First Inhalable TB Vaccine Being Prepped for Clinical Trials By Harvard, MEND Scientists

10/16/08Follow @xconomy

David Edwards, a biomedical engineering professor at Harvard University, thinks he may have a better vaccine against tuberculosis in the works. He’s negotiating with the Bill & Melinda Gates Foundation and other international nonprofits to pump enough cash into a clinical trial to get an early glimpse into whether he’s really onto something.

Edwards, through an international nonprofit he established called Medicine in Need, or MEND, is preparing to move the first inhalable TB vaccine candidate into clinical trials within the next six months, he says. Unlike other vaccines in development that are liquid injectables, this one comes in a dry powder form that should be easy to ship and store in all sorts of weather conditions. That also helps it avoid the problems associated with dirty needle injections, Edwards says. Plus, since it’s an adapted form of an 80-year-old TB vaccine that’s given to hundreds of millions of infants every year, its raw material is available for pennies a dose, and might be able to advance through clinical trials faster than other candidates that might need more testing, Edwards says.

“We’ve got a big problem, since one-third of the world has TB, and the current TB vaccine doesn’t work as well as we need,” Edwards says. “This is a big goal.”

Tuberculosis is one of the top killers in the world today, causing about 1.5 million deaths a year, or 5,000 people a day, mostly in developing countries. It’s a bacterial infection of the lungs, often found in patients with HIV whose immune systems have been weakened.

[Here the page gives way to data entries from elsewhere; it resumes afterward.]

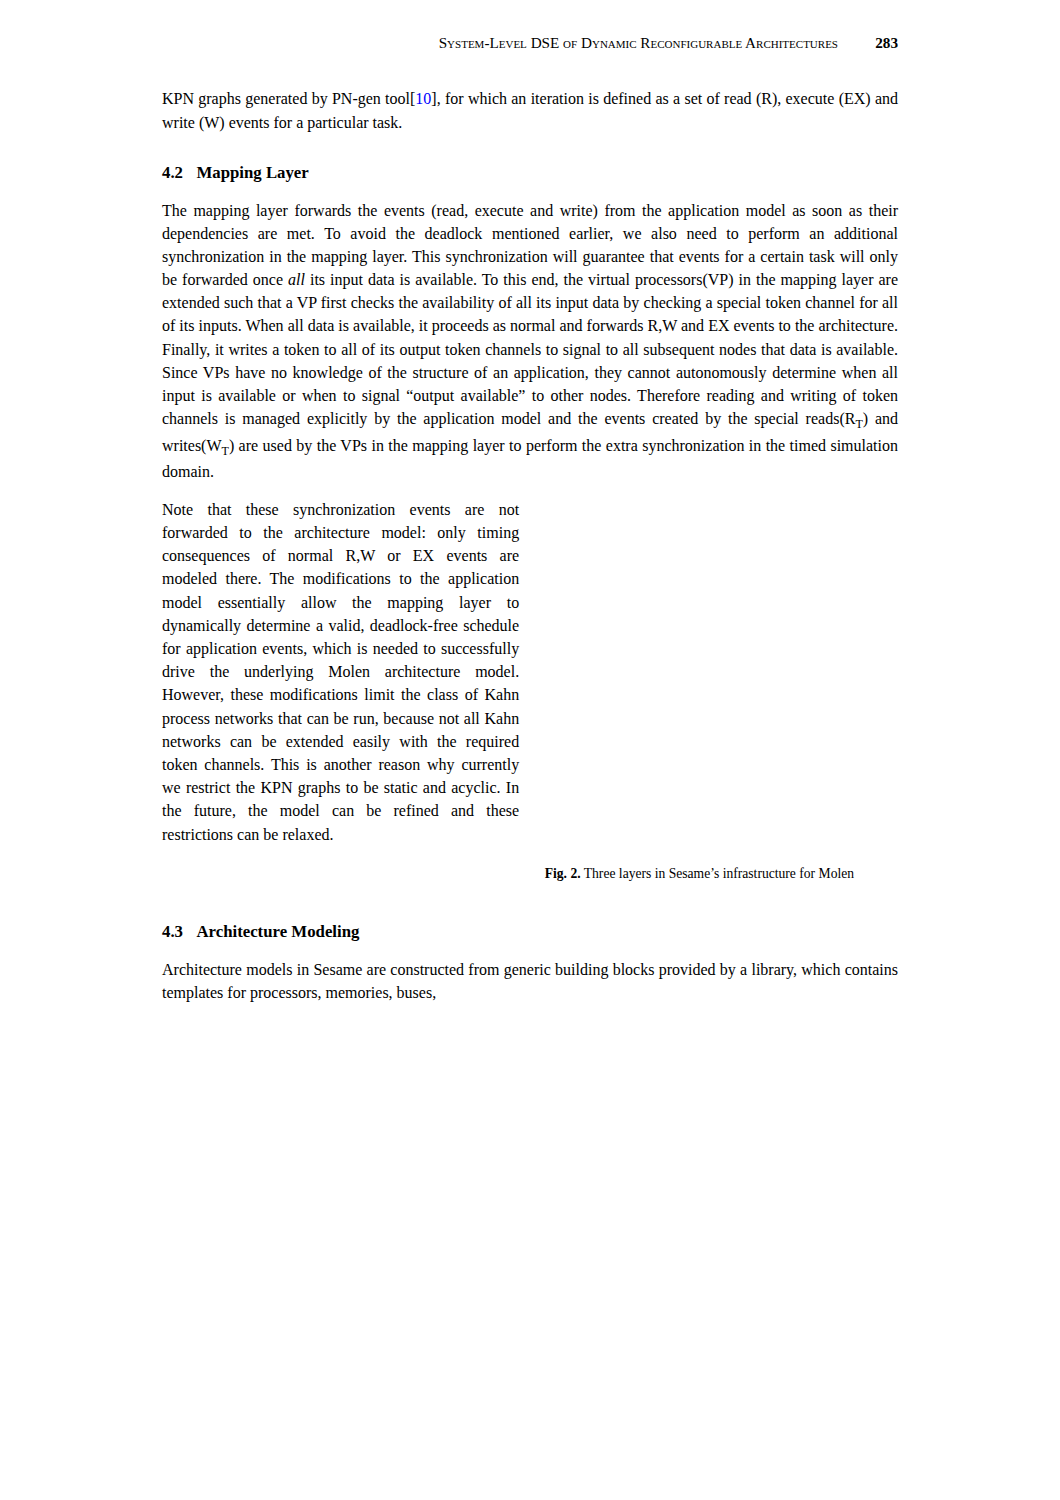System-Level DSE of Dynamic Reconfigurable Architectures 283
KPN graphs generated by PN-gen tool[10], for which an iteration is defined as a set of read (R), execute (EX) and write (W) events for a particular task.
4.2 Mapping Layer
The mapping layer forwards the events (read, execute and write) from the application model as soon as their dependencies are met. To avoid the deadlock mentioned earlier, we also need to perform an additional synchronization in the mapping layer. This synchronization will guarantee that events for a certain task will only be forwarded once all its input data is available. To this end, the virtual processors(VP) in the mapping layer are extended such that a VP first checks the availability of all its input data by checking a special token channel for all of its inputs. When all data is available, it proceeds as normal and forwards R,W and EX events to the architecture. Finally, it writes a token to all of its output token channels to signal to all subsequent nodes that data is available. Since VPs have no knowledge of the structure of an application, they cannot autonomously determine when all input is available or when to signal “output available” to other nodes. Therefore reading and writing of token channels is managed explicitly by the application model and the events created by the special reads(RT) and writes(WT) are used by the VPs in the mapping layer to perform the extra synchronization in the timed simulation domain.
Fig. 2. Three layers in Sesame’s infrastructure for Molen
Note that these synchronization events are not forwarded to the architecture model: only timing consequences of normal R,W or EX events are modeled there. The modifications to the application model essentially allow the mapping layer to dynamically determine a valid, deadlock-free schedule for application events, which is needed to successfully drive the underlying Molen architecture model. However, these modifications limit the class of Kahn process networks that can be run, because not all Kahn networks can be extended easily with the required token channels. This is another reason why currently we restrict the KPN graphs to be static and acyclic. In the future, the model can be refined and these restrictions can be relaxed.
4.3 Architecture Modeling
Architecture models in Sesame are constructed from generic building blocks provided by a library, which contains templates for processors, memories, buses,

Edwards brings serious expertise to the task of a new TB vaccine, having been a former student of MIT’s pioneering biomedical engineer, Robert Langer. Those two are still close collaborators, and they spend a fair amount of time thinking about the lungs. Langer and Edwards caught our attention last month with a company they co-founded, called Pulmatrix, which said it believes it has discovered a way to alter the mucus lining of the lungs to prevent any number of viral and bacterial infections from making people seriously ill, and to prevent patients from spreading the bugs around. Langer said he’s also impressed with Edwards’s other project, the inhalable TB vaccine.

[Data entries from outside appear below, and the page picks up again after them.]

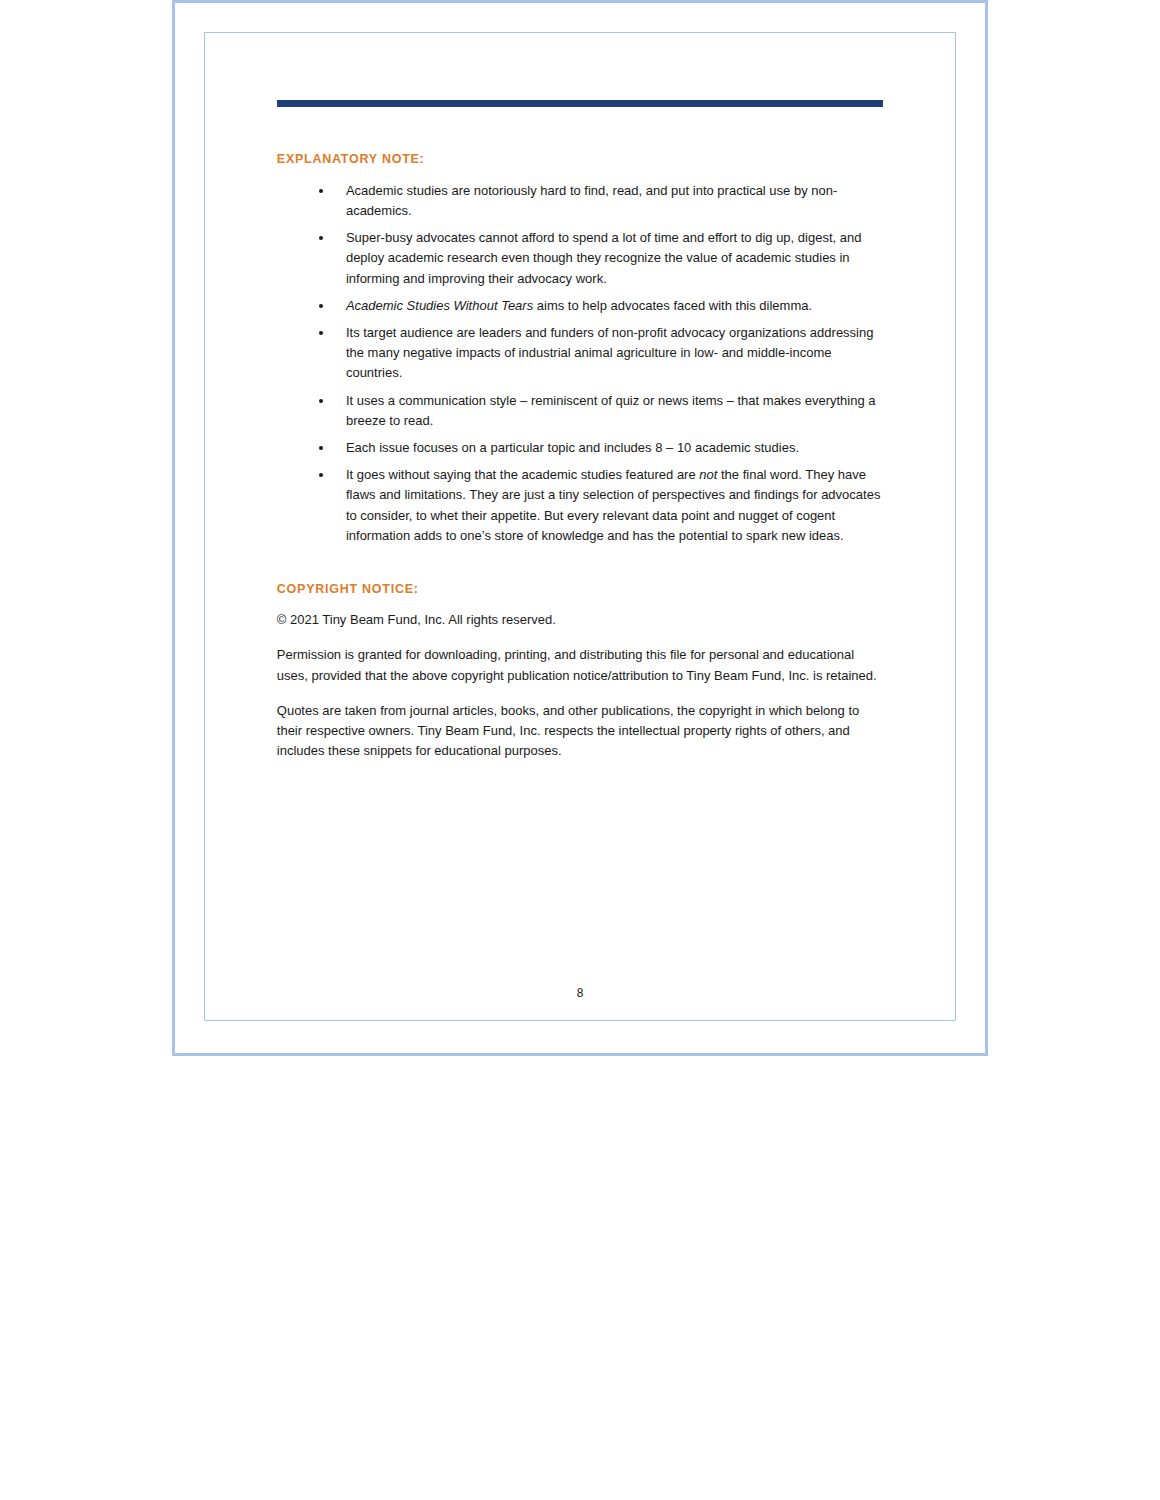Explanatory Note:
Academic studies are notoriously hard to find, read, and put into practical use by non-academics.
Super-busy advocates cannot afford to spend a lot of time and effort to dig up, digest, and deploy academic research even though they recognize the value of academic studies in informing and improving their advocacy work.
Academic Studies Without Tears aims to help advocates faced with this dilemma.
Its target audience are leaders and funders of non-profit advocacy organizations addressing the many negative impacts of industrial animal agriculture in low- and middle-income countries.
It uses a communication style – reminiscent of quiz or news items – that makes everything a breeze to read.
Each issue focuses on a particular topic and includes 8 – 10 academic studies.
It goes without saying that the academic studies featured are not the final word. They have flaws and limitations. They are just a tiny selection of perspectives and findings for advocates to consider, to whet their appetite. But every relevant data point and nugget of cogent information adds to one’s store of knowledge and has the potential to spark new ideas.
Copyright Notice:
© 2021 Tiny Beam Fund, Inc. All rights reserved.
Permission is granted for downloading, printing, and distributing this file for personal and educational uses, provided that the above copyright publication notice/attribution to Tiny Beam Fund, Inc. is retained.
Quotes are taken from journal articles, books, and other publications, the copyright in which belong to their respective owners. Tiny Beam Fund, Inc. respects the intellectual property rights of others, and includes these snippets for educational purposes.
8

“It would be great for the Third World,” Langer says in an e-mail. “No needles, and no need for trained personnel. Plus the vaccine would be dry powder. It’s much better for warm climates, and it would be stable.”

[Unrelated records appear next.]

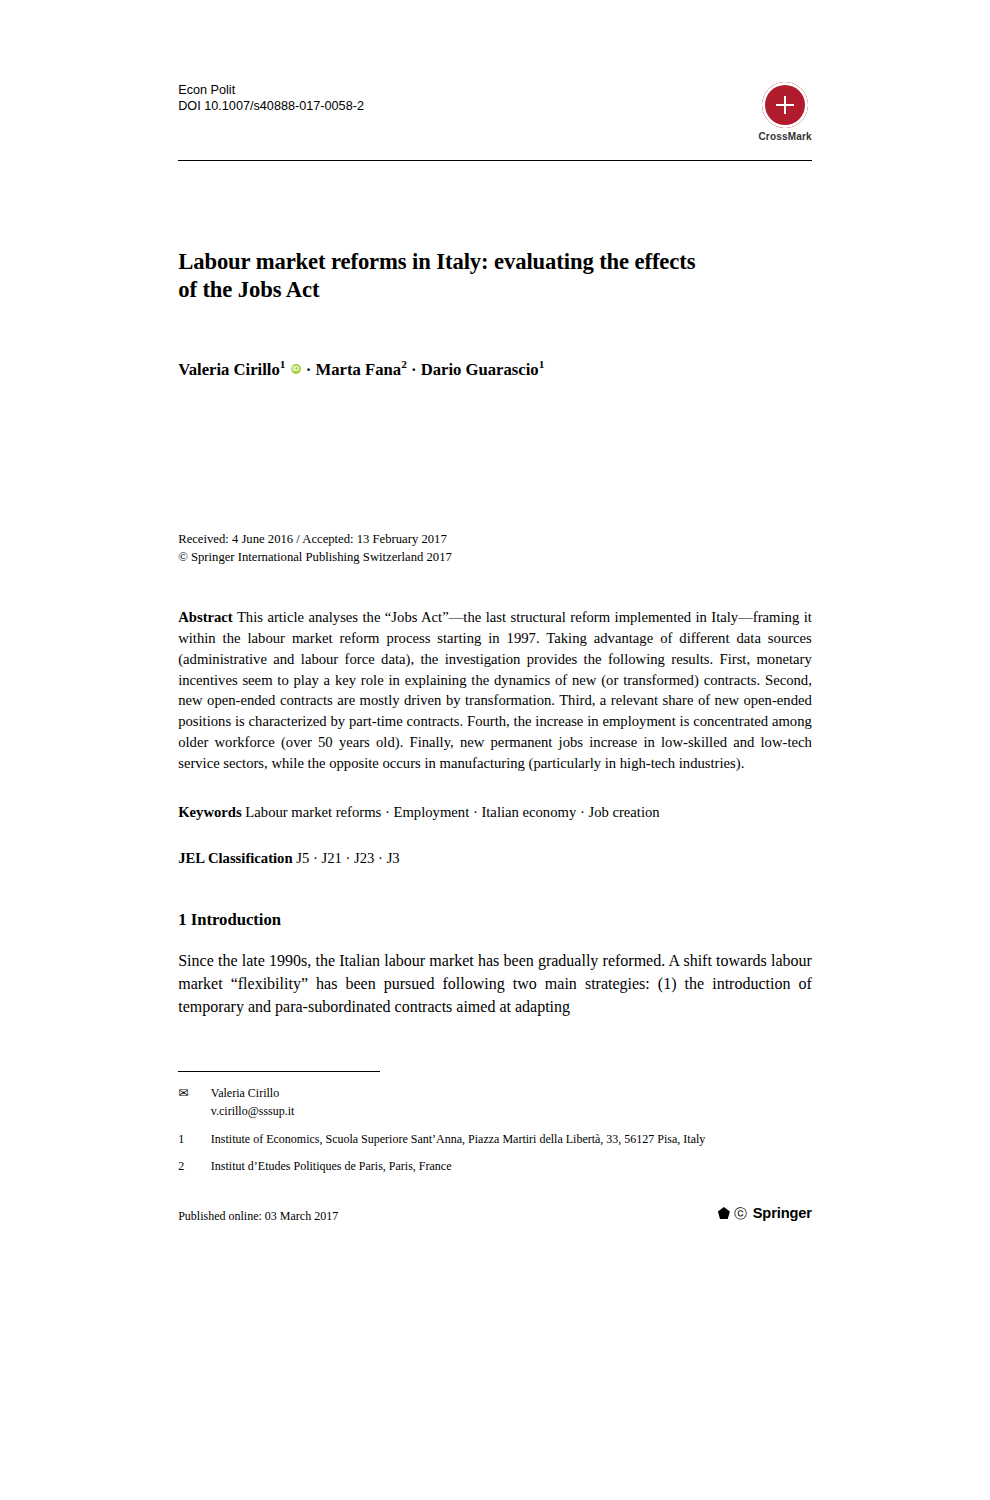Econ Polit
DOI 10.1007/s40888-017-0058-2
CrossMark
Labour market reforms in Italy: evaluating the effects
of the Jobs Act
Valeria Cirillo1 · Marta Fana2 · Dario Guarascio1
Received: 4 June 2016 / Accepted: 13 February 2017
© Springer International Publishing Switzerland 2017
Abstract This article analyses the “Jobs Act”—the last structural reform implemented in Italy—framing it within the labour market reform process starting in 1997. Taking advantage of different data sources (administrative and labour force data), the investigation provides the following results. First, monetary incentives seem to play a key role in explaining the dynamics of new (or transformed) contracts. Second, new open-ended contracts are mostly driven by transformation. Third, a relevant share of new open-ended positions is characterized by part-time contracts. Fourth, the increase in employment is concentrated among older workforce (over 50 years old). Finally, new permanent jobs increase in low-skilled and low-tech service sectors, while the opposite occurs in manufacturing (particularly in high-tech industries).
Keywords Labour market reforms · Employment · Italian economy · Job creation
JEL Classification J5 · J21 · J23 · J3
1 Introduction
Since the late 1990s, the Italian labour market has been gradually reformed. A shift towards labour market “flexibility” has been pursued following two main strategies: (1) the introduction of temporary and para-subordinated contracts aimed at adapting
✉
Valeria Cirillo
v.cirillo@sssup.it
1
Institute of Economics, Scuola Superiore Sant’Anna, Piazza Martiri della Libertà, 33, 56127 Pisa, Italy
2
Institut d’Etudes Politiques de Paris, Paris, France
Published online: 03 March 2017
ⓒSpringer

The new approach against TB aims to improve upon a vaccine that’s been widely used for 80 years, Edwards says. The injectable vaccine, called BCG, is a live-weakened form of the bacterial invader that trains the immune system to fight off infection when it runs into the bug. One problem is that it wears off after about 10 years, so infants who get it in the developing world lose protection as they get older, he says. The vaccine doesn’t work as well in adults, either.

Edwards’s idea got kickstarted in 2004 when it received its first grant from the Gates Foundation, for about $8 million. MEND now has about 20 employees, with offices in Cambridge, MA, Pretoria, South Africa, and Paris, France.

The work got started with an effort to come up with a needle-free vaccine that might be more practical for newborns, Edwards says. Then a surprising thing happened in tests of guinea pigs. Animals that were vaccinated with the injectable TB vaccine, and then exposed to large amounts of the bacteria, ended up getting a lot less of the pathogen in their lungs and throughout their bodies than those that weren’t vaccinated. But a third group of guinea pigs that got the inhalable vaccine had even less of the pathogen in their lungs and other tissues than those that got the injectable version, Edwards says. It’s hard to say for sure why, he says.

Of course, it’s just an animal study, and critics can point out plenty of reasons why it might not translate in the real world. The study didn’t look at whether the guinea pigs on inhalable vaccine remained healthy; they were given unusually high exposures to TB bacteria; and it didn’t measure how long the vaccine would last. That’s a key question, because in real life, public health officials want to see a vaccine that lasts at least 30 years, Edwards says. Of course, that can make for a very difficult clinical trial, so that’s all part of the negotiations with health authorities. It’s safe to say we all hope we don’t have to wait 30 years for a definite answer on whether a new TB vaccine really works.